Las dificultades que han surgido para que Uruguay lleve adelante su decisión soberana sobre la producción y comercialización de marihuana pueden superarse. Sobran razones para este pronóstico, y basta con mencionar dos de ellas.

En primer lugar, no se trata de un camino que se le haya ocurrido recorrer a unos pocos compatriotas ingenuos, sino de uno que está planteado desde hace años en numerosos foros internacionales, con apoyo de fuerzas poderosas que asumen el fracaso y los efectos contraproducentes de la “guerra contra las drogas” lanzada, en 1971, por el entonces presidente estadounidense Richard Nixon. La misma alternativa es impulsada en otros lugares del mundo, incluyendo una parte creciente de Estados Unidos, y los primeros en transitar un nuevo camino siempre afrontan más obstáculos y riesgos, pero eso no impide que las sociedades cambien.

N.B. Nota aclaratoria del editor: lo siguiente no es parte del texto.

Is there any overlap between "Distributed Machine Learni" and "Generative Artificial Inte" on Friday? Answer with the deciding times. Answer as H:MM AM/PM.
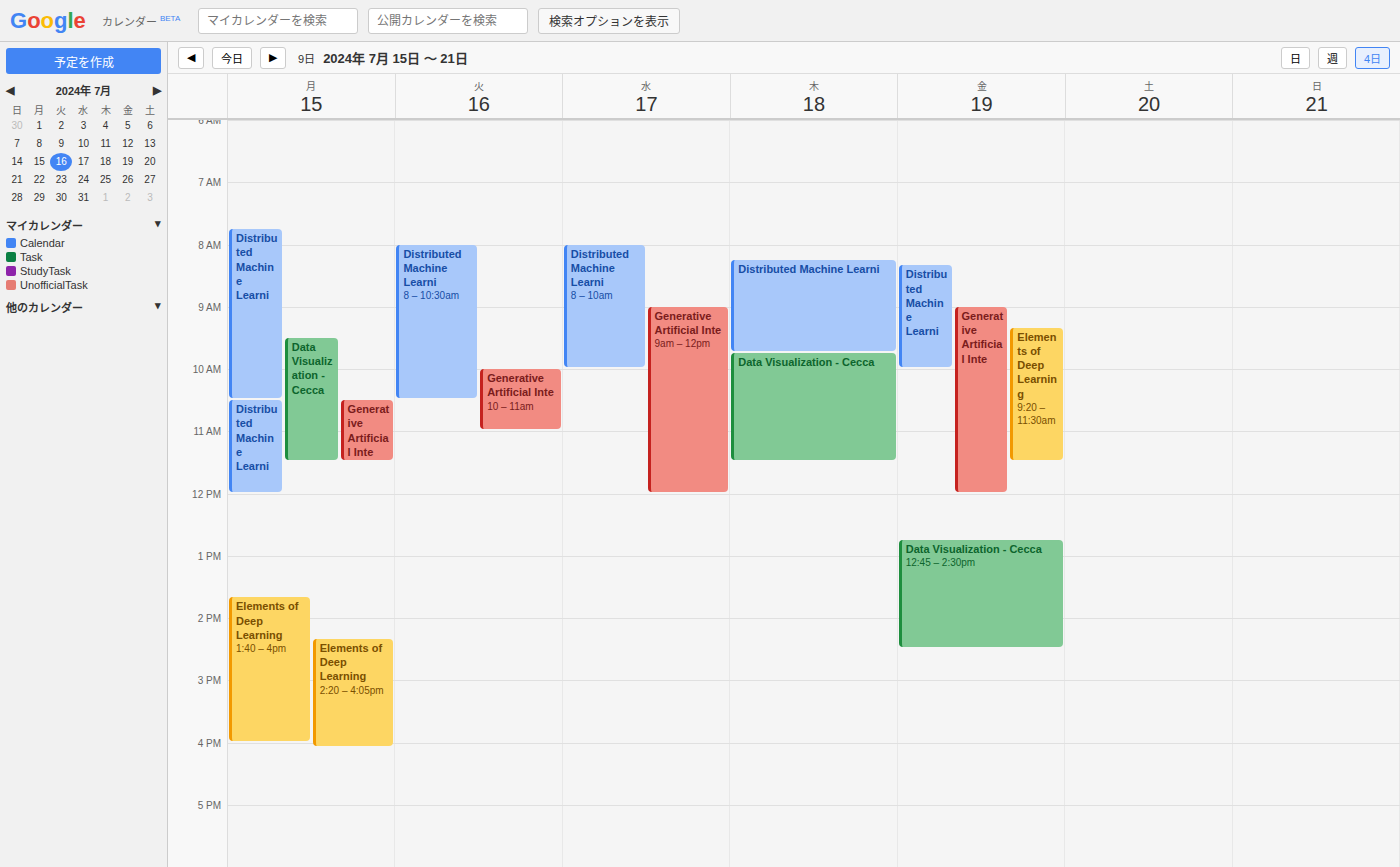
"Generative Artificial Inte" starts at 9:00 AM, before "Distributed Machine Learni" ends at 10:00 AM -- they overlap.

En segundo lugar, la vigencia de ciertas disposiciones de la Reserva Federal estadounidense o internacionales, invocadas por algunos grandes bancos, sólo es una muestra de que en este caso, como pasa muy a menudo, las leyes van detrás de los cambios sociales. Esas normas fueron, obviamente, intentos de combatir actividades que en su momento sólo podían ser delictivas, pero que en el nuevo marco, establecido por decisiones democráticas legítimas en Uruguay y en otros lugares, ya no lo son. En estas nuevas condiciones no hay “lavado de dinero”, sino transacciones con dinero limpio desde su origen, procedente de actos legales y sumamente (quizá por demás) reguladas y controladas, desde la siembra al consumo.

Es posible que jueguen en algún caso factores ideológicos, ya que en todas partes hay personas incapaces de distinguir la diferencia entre lo que les parece mal y lo que no debe permitirse. Así sucede ante muchos cambios relacionados con la llamada “agenda de derechos”, pero es evidente que legalidad y moral son – salvo para los fundamentalistas, no sólo islámicos– conceptos sustancialmente distintos: por eso es posible amasar, a la vista de todos y sin consecuencias penales, grandes fortunas con negocios muchísimo más condenables y dañinos que el del cannabis.

Sin embargo, no hace falta tener una especial inclinación hacia las teorías conspirativas para pensar que no se trata sólo de resistencias ideológicas. Los grandes bancos manejan mucho dinero sospechando –por lo menos– que proviene del crimen organizado, y es imaginable que en algún caso hagan un poco de fuerza para defender los intereses de poderosos clientes, que podrían ser hasta accionistas.

Muy por debajo de las pulseadas internacionales, y en escala casi aldeana, están algunas disputas domésticas, en las que intervienen también factores ideológicos, además de cuestiones políticas de imagen y prestigio. Cuanto más incidan estos intereses, menores serán las posibilidades de que el sistema institucional uruguayo coopere con la búsqueda de soluciones, a fin de defender la soberanía nacional y de minimizar los perjuicios para los actores locales, mientras el mundo se adecua a la nueva realidad. Sería triste que, en vez de reivindicar nuestro derecho a probar rumbos, retrocediéramos a la mediocre seguridad de esperar por decisiones ajenas y seguir la corriente.